REQUIRED WORK >> Please lay out the stretch of the records from the line containing "К 75-летию Валдайского механического завода" through the line containing "Образ Александра Невского в искусстве" as a Markdown table with the columns Row and Line. Number each row, skip blank lines, and include only that stretch.

SUPPLIED RECORDS >>
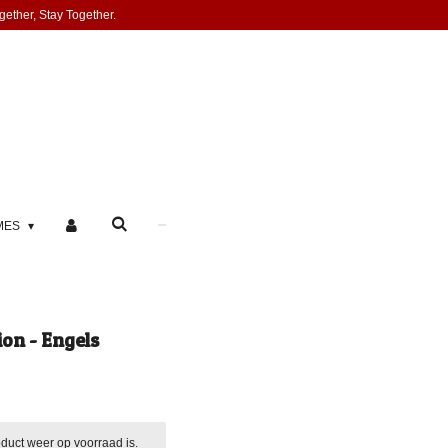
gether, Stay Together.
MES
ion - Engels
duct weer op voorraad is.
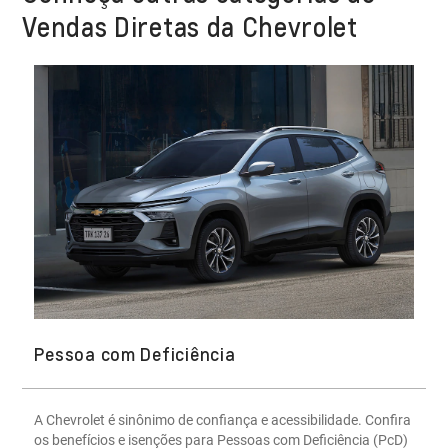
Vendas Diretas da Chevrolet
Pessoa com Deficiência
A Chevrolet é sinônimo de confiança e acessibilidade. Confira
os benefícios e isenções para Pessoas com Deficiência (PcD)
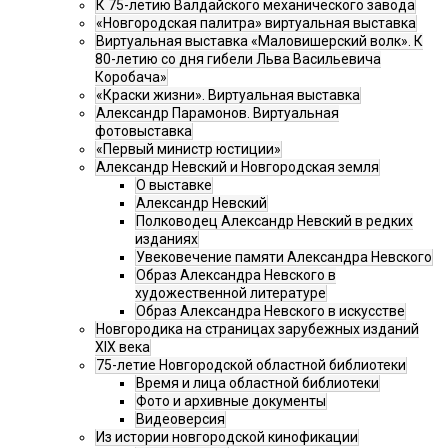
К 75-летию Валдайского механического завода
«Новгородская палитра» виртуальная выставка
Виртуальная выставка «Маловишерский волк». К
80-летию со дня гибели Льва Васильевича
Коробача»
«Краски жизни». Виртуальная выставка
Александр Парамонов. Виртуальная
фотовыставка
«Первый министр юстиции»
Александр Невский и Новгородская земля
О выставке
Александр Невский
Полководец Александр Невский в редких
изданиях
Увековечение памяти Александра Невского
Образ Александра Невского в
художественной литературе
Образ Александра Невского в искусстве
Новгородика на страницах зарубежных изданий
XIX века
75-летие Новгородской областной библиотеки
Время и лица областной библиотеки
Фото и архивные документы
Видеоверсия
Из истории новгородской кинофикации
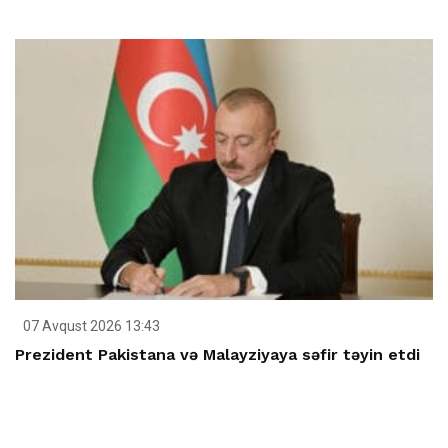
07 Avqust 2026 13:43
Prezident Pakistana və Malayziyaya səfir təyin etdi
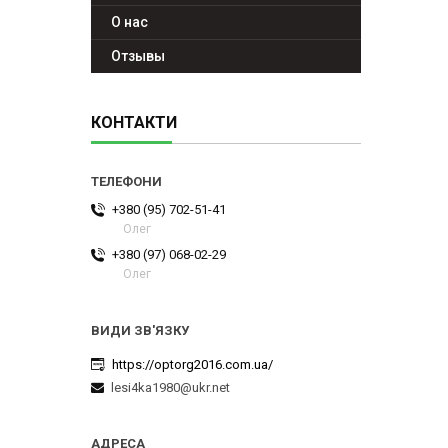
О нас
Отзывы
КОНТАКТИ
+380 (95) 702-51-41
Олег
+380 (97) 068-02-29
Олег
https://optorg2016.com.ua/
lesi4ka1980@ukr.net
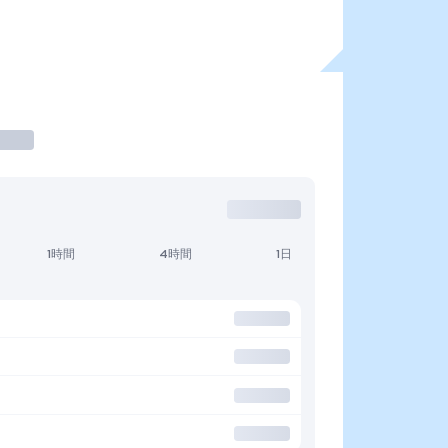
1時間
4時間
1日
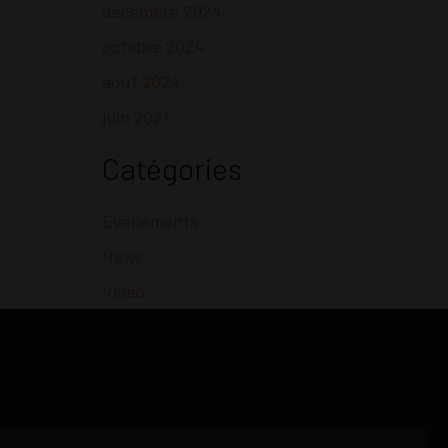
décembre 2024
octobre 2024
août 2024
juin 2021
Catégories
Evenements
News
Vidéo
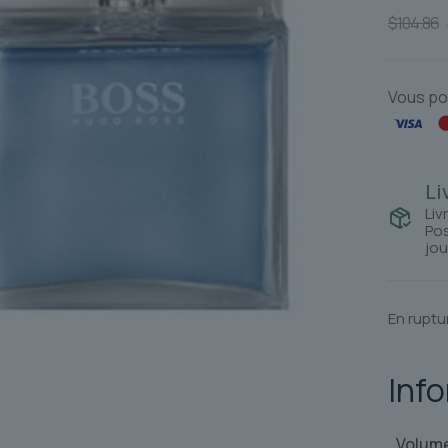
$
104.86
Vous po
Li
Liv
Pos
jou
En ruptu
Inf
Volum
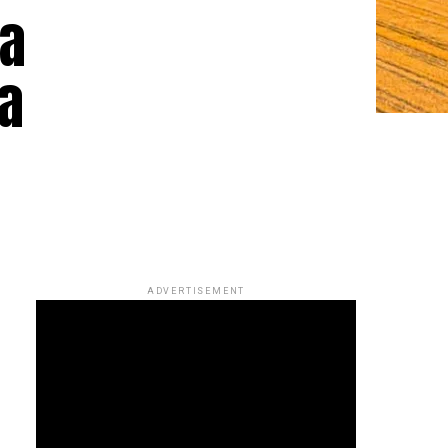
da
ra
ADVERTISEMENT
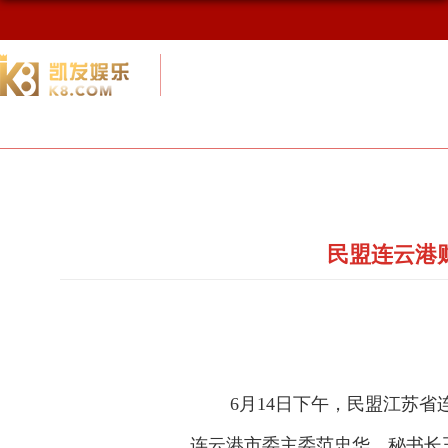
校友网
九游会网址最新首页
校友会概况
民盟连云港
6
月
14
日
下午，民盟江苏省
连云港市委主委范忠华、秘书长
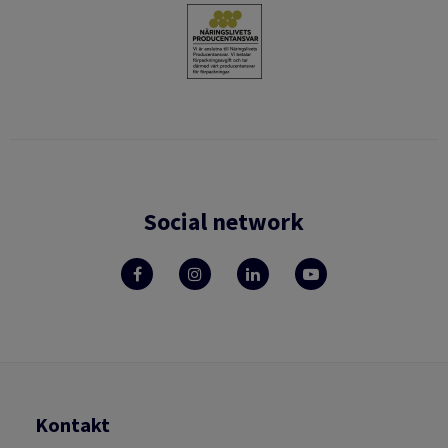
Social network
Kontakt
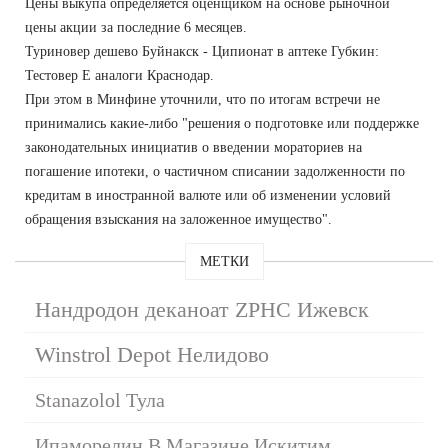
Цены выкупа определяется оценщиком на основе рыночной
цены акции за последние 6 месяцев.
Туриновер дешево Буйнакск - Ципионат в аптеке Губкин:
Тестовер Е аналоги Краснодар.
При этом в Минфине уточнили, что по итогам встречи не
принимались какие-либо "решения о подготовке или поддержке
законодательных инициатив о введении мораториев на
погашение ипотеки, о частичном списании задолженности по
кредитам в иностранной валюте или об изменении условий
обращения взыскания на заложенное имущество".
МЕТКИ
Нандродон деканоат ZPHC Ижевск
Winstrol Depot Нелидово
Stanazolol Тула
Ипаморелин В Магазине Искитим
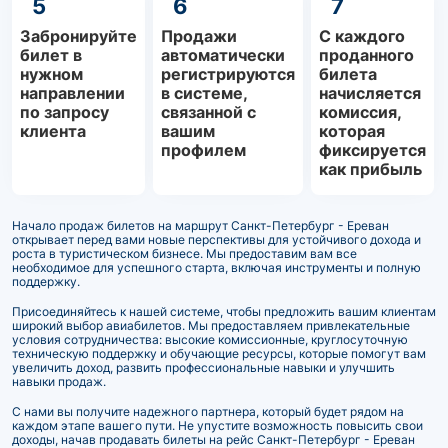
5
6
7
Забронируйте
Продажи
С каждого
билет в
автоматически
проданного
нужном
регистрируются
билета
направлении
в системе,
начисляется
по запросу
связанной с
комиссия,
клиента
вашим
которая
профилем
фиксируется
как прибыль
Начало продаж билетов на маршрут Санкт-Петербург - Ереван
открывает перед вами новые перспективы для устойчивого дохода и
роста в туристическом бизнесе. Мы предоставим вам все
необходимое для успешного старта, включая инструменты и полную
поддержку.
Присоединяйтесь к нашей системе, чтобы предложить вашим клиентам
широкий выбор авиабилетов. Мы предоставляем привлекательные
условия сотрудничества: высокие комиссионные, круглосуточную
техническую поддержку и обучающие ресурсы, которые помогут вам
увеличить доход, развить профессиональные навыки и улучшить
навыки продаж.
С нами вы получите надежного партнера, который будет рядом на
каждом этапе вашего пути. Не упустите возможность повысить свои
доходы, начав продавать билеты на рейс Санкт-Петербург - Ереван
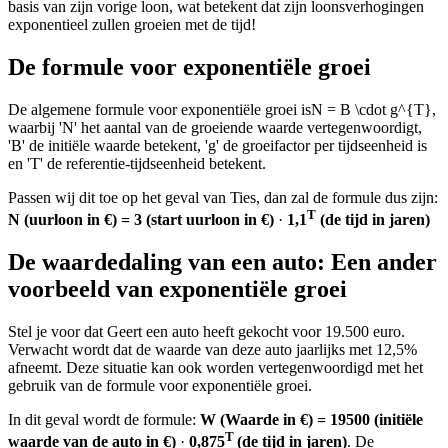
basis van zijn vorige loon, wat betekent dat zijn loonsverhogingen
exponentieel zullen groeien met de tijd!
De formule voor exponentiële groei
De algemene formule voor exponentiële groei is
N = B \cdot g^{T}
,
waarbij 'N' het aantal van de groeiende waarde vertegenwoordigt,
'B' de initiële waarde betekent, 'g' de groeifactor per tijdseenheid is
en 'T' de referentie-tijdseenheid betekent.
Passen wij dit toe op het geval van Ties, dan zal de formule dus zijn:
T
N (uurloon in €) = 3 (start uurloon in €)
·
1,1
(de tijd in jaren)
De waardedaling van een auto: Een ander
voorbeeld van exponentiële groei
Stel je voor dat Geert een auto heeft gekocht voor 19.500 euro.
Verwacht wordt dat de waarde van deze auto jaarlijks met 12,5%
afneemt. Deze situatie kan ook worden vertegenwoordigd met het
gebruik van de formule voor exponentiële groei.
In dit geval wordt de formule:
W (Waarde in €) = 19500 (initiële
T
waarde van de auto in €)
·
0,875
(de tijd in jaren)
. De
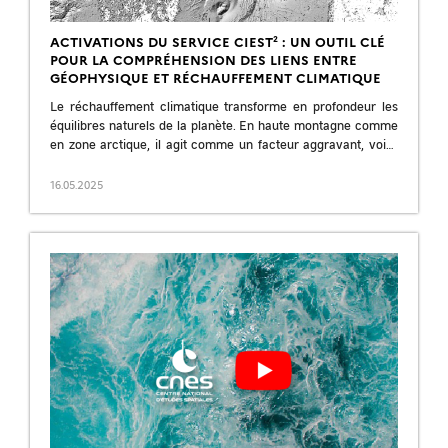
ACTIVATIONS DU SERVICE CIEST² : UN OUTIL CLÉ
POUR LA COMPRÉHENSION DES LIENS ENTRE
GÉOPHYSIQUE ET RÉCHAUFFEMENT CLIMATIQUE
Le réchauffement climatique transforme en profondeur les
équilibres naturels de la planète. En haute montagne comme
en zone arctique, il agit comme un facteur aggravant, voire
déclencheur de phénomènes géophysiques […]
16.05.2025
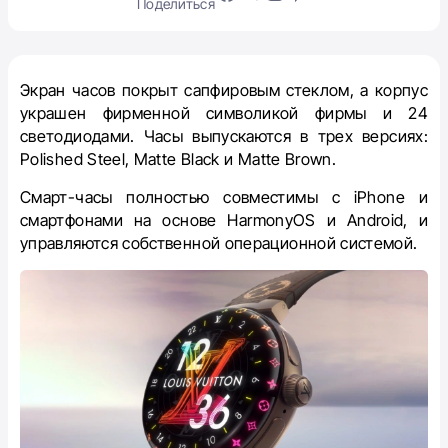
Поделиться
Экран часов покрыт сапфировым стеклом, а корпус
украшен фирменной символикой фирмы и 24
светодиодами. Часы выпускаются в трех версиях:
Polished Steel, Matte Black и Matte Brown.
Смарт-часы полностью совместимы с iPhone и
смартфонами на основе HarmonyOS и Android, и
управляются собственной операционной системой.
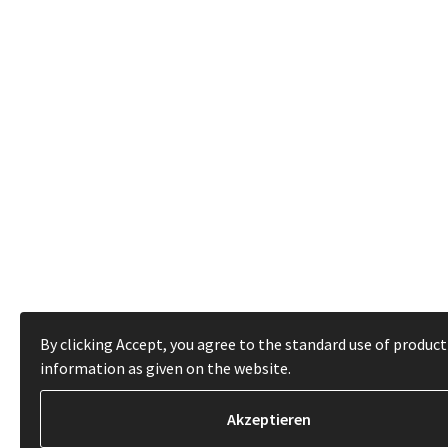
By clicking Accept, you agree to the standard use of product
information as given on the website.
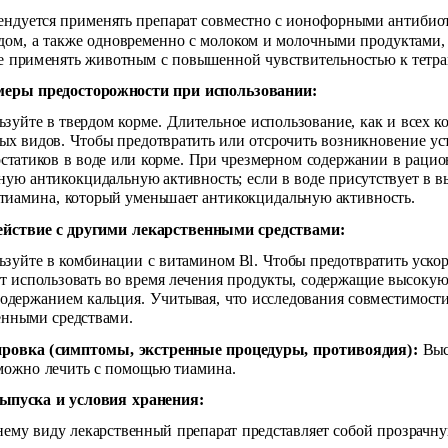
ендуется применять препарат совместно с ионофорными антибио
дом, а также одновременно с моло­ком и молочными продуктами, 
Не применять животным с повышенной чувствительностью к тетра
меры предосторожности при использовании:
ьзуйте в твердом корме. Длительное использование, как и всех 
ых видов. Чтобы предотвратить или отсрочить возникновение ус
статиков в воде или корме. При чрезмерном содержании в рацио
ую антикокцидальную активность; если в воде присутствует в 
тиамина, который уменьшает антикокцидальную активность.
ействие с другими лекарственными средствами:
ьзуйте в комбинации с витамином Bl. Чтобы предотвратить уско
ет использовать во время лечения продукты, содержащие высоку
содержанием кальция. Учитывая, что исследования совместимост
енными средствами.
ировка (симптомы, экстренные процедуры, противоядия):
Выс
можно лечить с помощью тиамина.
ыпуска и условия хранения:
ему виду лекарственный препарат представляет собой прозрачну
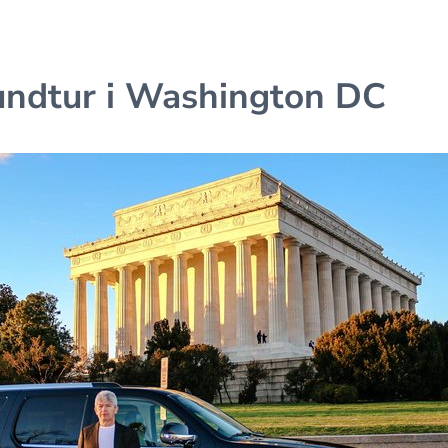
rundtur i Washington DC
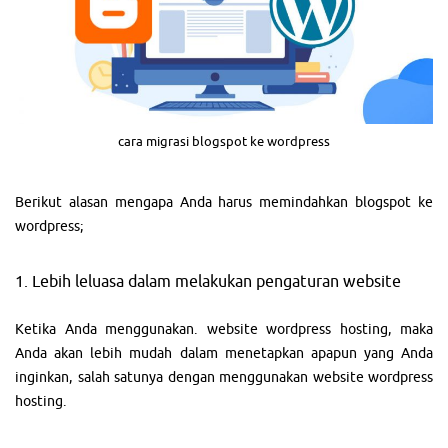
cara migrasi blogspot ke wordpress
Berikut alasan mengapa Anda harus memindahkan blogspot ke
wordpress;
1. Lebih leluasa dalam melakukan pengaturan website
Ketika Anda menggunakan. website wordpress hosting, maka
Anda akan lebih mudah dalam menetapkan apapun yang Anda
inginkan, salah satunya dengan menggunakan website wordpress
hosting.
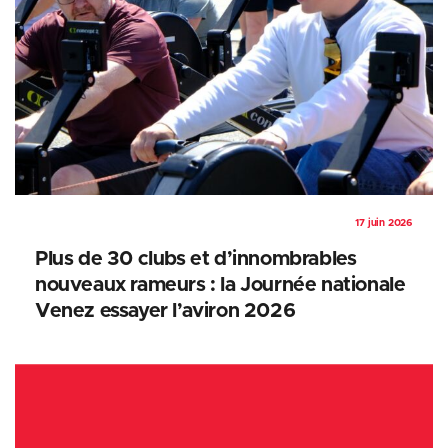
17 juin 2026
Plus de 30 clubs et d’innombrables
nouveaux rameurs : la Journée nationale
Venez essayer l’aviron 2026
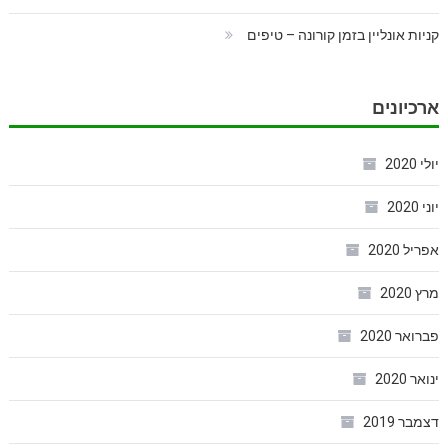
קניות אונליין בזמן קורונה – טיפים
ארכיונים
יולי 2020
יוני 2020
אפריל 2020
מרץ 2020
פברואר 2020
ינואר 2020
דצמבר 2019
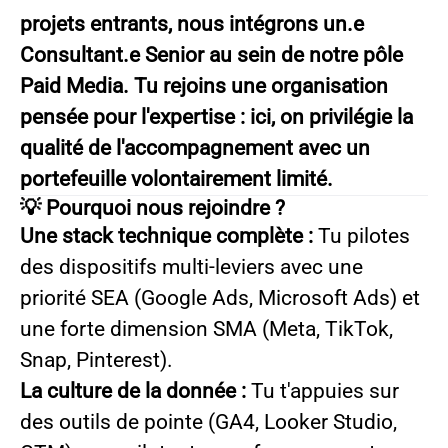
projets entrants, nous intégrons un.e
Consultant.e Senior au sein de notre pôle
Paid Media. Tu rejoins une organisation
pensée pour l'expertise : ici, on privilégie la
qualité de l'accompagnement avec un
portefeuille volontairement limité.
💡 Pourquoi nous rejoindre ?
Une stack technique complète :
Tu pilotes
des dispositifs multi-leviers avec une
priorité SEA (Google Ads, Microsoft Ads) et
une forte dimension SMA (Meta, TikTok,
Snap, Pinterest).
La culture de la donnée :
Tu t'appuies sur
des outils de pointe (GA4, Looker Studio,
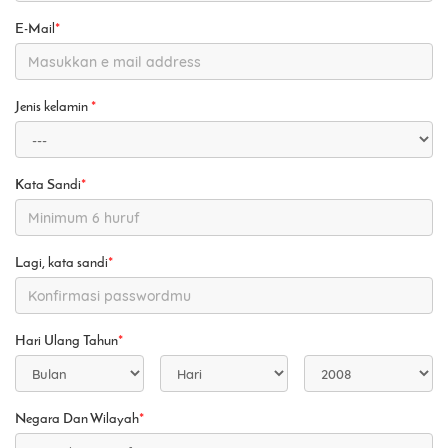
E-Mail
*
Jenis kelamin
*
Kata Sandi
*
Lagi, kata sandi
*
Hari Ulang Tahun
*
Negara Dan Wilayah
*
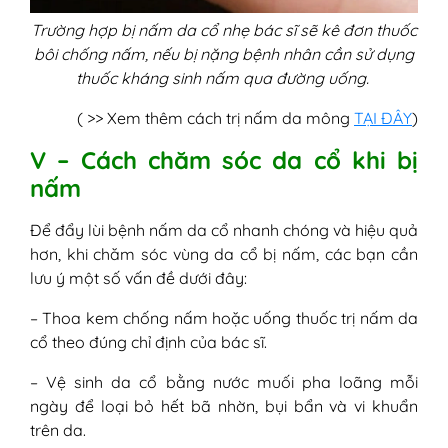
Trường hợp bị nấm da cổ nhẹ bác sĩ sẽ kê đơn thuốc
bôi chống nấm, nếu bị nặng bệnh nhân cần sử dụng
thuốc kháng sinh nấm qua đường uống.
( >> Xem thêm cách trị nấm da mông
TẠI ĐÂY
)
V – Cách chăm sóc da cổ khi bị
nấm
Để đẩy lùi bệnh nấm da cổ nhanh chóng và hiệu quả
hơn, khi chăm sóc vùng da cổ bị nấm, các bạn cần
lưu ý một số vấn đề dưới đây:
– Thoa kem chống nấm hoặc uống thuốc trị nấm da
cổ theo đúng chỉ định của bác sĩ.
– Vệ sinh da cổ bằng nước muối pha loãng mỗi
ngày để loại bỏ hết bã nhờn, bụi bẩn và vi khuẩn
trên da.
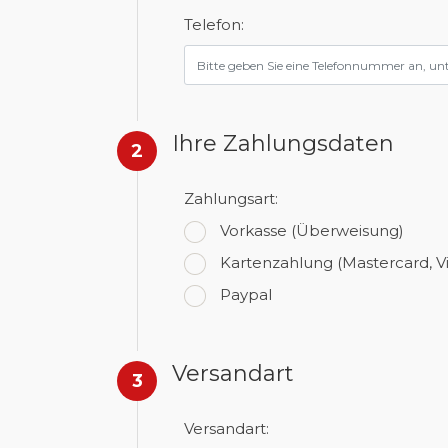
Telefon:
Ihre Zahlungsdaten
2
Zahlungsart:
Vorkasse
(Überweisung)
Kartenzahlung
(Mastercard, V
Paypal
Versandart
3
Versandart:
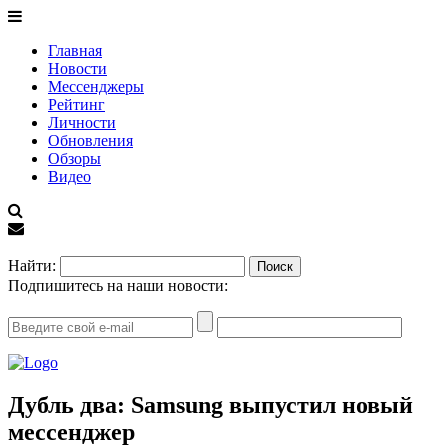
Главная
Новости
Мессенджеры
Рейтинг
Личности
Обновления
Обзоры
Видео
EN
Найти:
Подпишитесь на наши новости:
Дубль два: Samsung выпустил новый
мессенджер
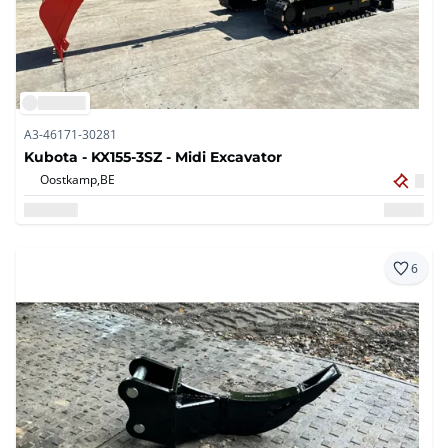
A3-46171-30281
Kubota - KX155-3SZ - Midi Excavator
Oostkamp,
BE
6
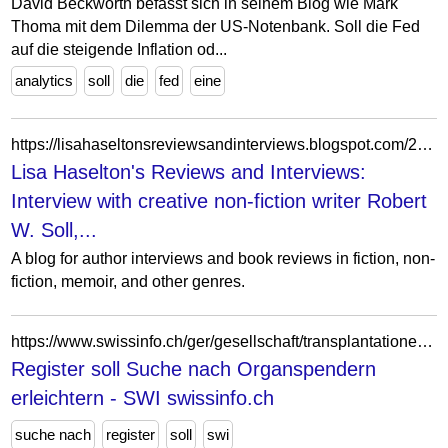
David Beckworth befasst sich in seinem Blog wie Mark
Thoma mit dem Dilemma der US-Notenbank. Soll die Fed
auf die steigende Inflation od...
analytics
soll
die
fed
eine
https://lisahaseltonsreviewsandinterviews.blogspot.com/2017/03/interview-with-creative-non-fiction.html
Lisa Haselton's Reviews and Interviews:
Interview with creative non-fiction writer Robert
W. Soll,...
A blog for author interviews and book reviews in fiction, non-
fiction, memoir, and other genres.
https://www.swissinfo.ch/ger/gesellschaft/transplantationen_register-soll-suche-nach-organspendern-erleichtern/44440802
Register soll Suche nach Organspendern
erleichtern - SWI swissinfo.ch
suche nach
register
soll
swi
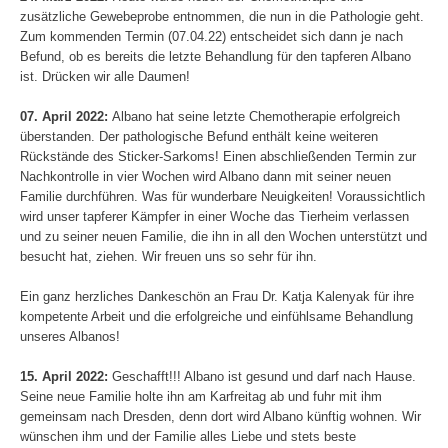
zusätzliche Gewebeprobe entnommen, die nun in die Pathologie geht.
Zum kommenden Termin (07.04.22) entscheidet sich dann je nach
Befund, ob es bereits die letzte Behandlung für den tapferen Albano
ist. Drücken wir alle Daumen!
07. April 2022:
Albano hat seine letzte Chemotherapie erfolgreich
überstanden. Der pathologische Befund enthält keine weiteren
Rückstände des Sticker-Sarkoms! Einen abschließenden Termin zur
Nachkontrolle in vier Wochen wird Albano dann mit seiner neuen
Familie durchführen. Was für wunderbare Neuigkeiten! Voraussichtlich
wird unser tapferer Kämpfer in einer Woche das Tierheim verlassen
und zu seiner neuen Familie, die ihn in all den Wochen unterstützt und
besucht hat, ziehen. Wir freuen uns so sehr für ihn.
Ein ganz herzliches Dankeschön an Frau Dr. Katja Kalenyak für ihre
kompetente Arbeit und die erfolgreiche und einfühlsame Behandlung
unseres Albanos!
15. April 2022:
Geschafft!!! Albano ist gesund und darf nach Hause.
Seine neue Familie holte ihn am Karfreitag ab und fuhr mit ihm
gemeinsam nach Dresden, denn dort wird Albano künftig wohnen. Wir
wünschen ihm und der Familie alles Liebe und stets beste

SOLUTION FOR THIS PROBLEM >>
| Row | Line |
|---|---|
| 1 | К 75-летию Валдайского механического завода |
| 2 | «Новгородская палитра» виртуальная выставка |
| 3 | Виртуальная выставка «Маловишерский волк». К |
| 4 | 80-летию со дня гибели Льва Васильевича |
| 5 | Коробача» |
| 6 | «Краски жизни». Виртуальная выставка |
| 7 | Александр Парамонов. Виртуальная |
| 8 | фотовыставка |
| 9 | «Первый министр юстиции» |
| 10 | Александр Невский и Новгородская земля |
| 11 | О выставке |
| 12 | Александр Невский |
| 13 | Полководец Александр Невский в редких |
| 14 | изданиях |
| 15 | Увековечение памяти Александра Невского |
| 16 | Образ Александра Невского в |
| 17 | художественной литературе |
| 18 | Образ Александра Невского в искусстве |